◆ **What needs to be done**: Render these rows as a numbered list, leaving out any blank lines.

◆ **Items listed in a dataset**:

»»

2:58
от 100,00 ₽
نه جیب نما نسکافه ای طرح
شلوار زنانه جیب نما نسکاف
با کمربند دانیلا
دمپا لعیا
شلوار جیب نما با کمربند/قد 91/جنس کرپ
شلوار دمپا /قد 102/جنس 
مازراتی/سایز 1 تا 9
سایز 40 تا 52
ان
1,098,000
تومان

««

◆ **Answer section**:
1. 2:58
2. от 100,00 ₽
3. نه جیب نما نسکافه ای طرح
4. شلوار زنانه جیب نما نسکاف
5. با کمربند دانیلا
6. دمپا لعیا
7. شلوار جیب نما با کمربند/قد 91/جنس کرپ
8. شلوار دمپا /قد 102/جنس 
9. مازراتی/سایز 1 تا 9
10. سایز 40 تا 52
11. ان
12. 1,098,000
13. تومان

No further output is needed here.